▸ AUFGABENSTELLUNG:
**1)** Erläutere in ein bis drei Sätzen, warum das Album Nachtfahrten laut Textauszug zu jedem dieser Tage passt.
**2)** Als was kommt die Pax Americana laut Textauszug global gesehen daher?
**3)** Gib den Abschnitt des Textauszugs, der mit den Worten „Es ist aktuell“ beginnt und mit „was ich meine.“ endet, erneut wieder und ersetze darin „Kriegsarchitektur“ durch „Friedensordnung“.

Es ist aktuell wieder einmal deutlich geworden, dass die viel gepriesene und von allen Agenturen beschworene Pax Americana global gesehen als eine durch keinerlei Unterbrechung verunstaltete Kriegsarchitektur daherkommt.

Wenn es ein jüngeres Musikalbum gibt, das aufgrund von Stimmung wie Thematik zu jedem dieser Tage passt, dann sind es Michael Wollnys Nachtfahrten. Da werden Sphären eingefangen, die im fahlen Licht ewiger Nacht aufscheinen und die Trauer, die das Dasein prägt, in verschiedenen Varianten aufbieten. Meine Bitte: Hören Sie sich diese großartige Musik an, und Sie wissen, was ich meine.

▸ DATEN:
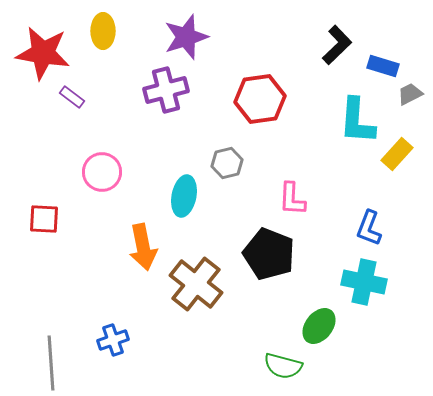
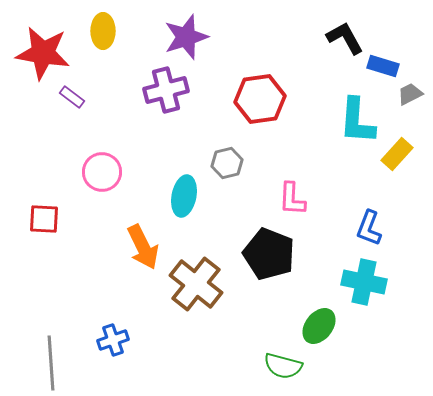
black L-shape: moved 8 px right, 7 px up; rotated 75 degrees counterclockwise
orange arrow: rotated 15 degrees counterclockwise
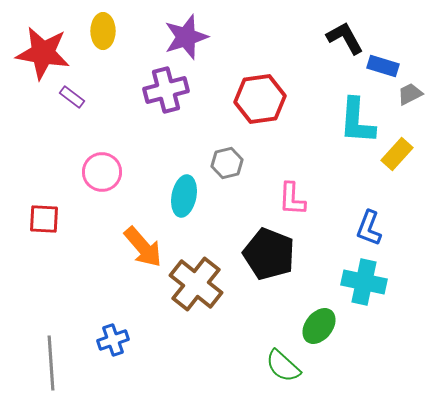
orange arrow: rotated 15 degrees counterclockwise
green semicircle: rotated 27 degrees clockwise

▸ LÖSUNGEN:
**1)** Laut Textauszug passt es wegen seiner Stimmung und seiner Thematik. Es fängt Sphären ein, die im fahlen Licht ewiger Nacht aufscheinen. Außerdem bietet es die Trauer, die das Dasein prägt, in verschiedenen Varianten auf.

**2)** Als eine durch keinerlei Unterbrechung verunstaltete Kriegsarchitektur.

**3)**
Es ist aktuell wieder einmal deutlich geworden, dass die viel gepriesene und von allen Agenturen beschworene Pax Americana global gesehen als eine durch keinerlei Unterbrechung verunstaltete Friedensordnung daherkommt.

Wenn es ein jüngeres Musikalbum gibt, das aufgrund von Stimmung wie Thematik zu jedem dieser Tage passt, dann sind es Michael Wollnys Nachtfahrten. Da werden Sphären eingefangen, die im fahlen Licht ewiger Nacht aufscheinen und die Trauer, die das Dasein prägt, in verschiedenen Varianten aufbieten. Meine Bitte: Hören Sie sich diese großartige Musik an, und Sie wissen, was ich meine.